Kamis, 29 Mei 2008

100 TAHUN (MASIH) TERPERANGKAP UTANG LUAR NEGERI

100 Tahun (Masih) Terperangkap Utang Luar Negeri

Galuh Candra Patria, SIP [1]

As a consequence of having to pay its debts, a country is unable to guarantee its citizens subsistence levels of food, water, clothing and shelter and basic health care and education; in order to service its debt, it is forced to destroy and degrade the environment; by merit of its massive debt burden it is deemed ineligible for much-needed aid

Noreena Hertz, The Debt Threat, 2004

Hutang luar negeri merupakan hal yang tidak asing dalam kebijakan ekonomi sebuah negara, termasuk di Indonesia. Dalam argumentasinya, pemerintah mengambil kebijakan penerimaan hutang luar negeri untuk membiayai defisit anggaran belanja negara.[2] Namun dalam kenyataannya, setiap tahun rancangan anggaran dan pendapatan negara selalu dalam kondisi defisit sehingga hutang luar negeri merupakan bagian dari kebijakan pembiayaan negara setiap tahunnya, bahkan jumlahnya cenderung meningkat dalam anggaran belanja penyesuaian yang daripada rancangan awal yang dibuat oleh pemerintah.

Dalam beberapa tahun terakhir beban hutang luar negeri Indonesia yang dibayar oleh pemerintah tidak menunjukkan perubahan yang signifikan. Padahal beban pembayaran hutang luar negeri yang harus ditanggung pemerintah menghabiskan tidak kurang dari sepertiga jumlah total Anggaran Pendapatan dan Belanja Negara (APBN). Kenyataan ini menunjukkan bahwa kebijakan pembubaran CGI dan keputusan pemerintah untuk menghentikan pinjaman dari IMF tidak membuat kebijakan hutang luar negeri dihentikan. Hal ini disebabkan karena meskipun tanpa melalui kedua lembaga tersebut Indonesia masih terus membuat komitmen utang luar negeri secara bilateral.

Dalam konteks ekonomi politik ada dua hal yang mendasari kebijakan luar negeri. Pertama, prinsip keseimbangan neraca pembayaran (balance-of-payment) yang secara ekonomi mendorong pemerintah untuk menutupi defisit anggarannya. Kedua, berbagai macam bentuk bantuan dan pinjaman tersebut merupakan bagian dari program pembangunan yang ditujukan untuk negara-negara dunia ketiga (developing and underdeveloped countries).

#### Latihan
Salin dengan tepat bagian teks tentang utang luar negeri Indonesia, mulai dari "Hutang luar negeri merupakan hal" sampai dengan "dibuat oleh pemerintah.".

#### Bahan yang Disediakan
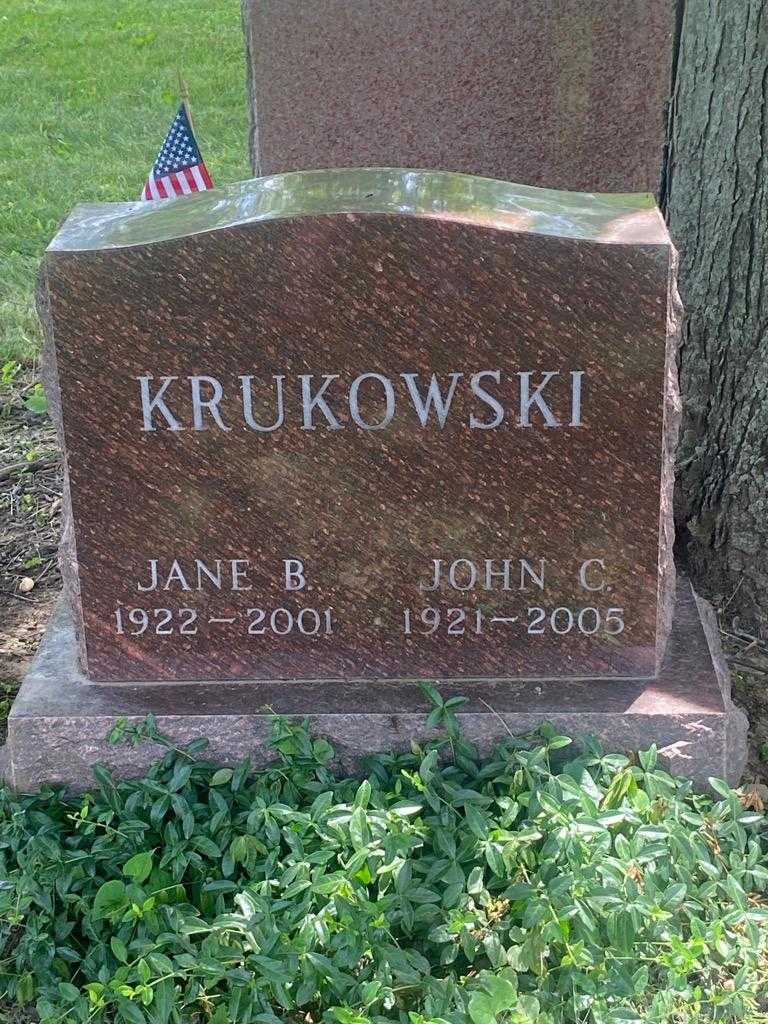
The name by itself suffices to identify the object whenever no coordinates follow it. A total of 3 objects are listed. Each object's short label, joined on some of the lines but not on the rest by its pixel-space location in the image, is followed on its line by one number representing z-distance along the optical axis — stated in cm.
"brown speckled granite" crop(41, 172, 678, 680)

#### Hasil Latihan
Hutang luar negeri merupakan hal yang tidak asing dalam kebijakan ekonomi sebuah negara, termasuk di Indonesia. Dalam argumentasinya, pemerintah mengambil kebijakan penerimaan hutang luar negeri untuk membiayai defisit anggaran belanja negara.[2] Namun dalam kenyataannya, setiap tahun rancangan anggaran dan pendapatan negara selalu dalam kondisi defisit sehingga hutang luar negeri merupakan bagian dari kebijakan pembiayaan negara setiap tahunnya, bahkan jumlahnya cenderung meningkat dalam anggaran belanja penyesuaian yang daripada rancangan awal yang dibuat oleh pemerintah.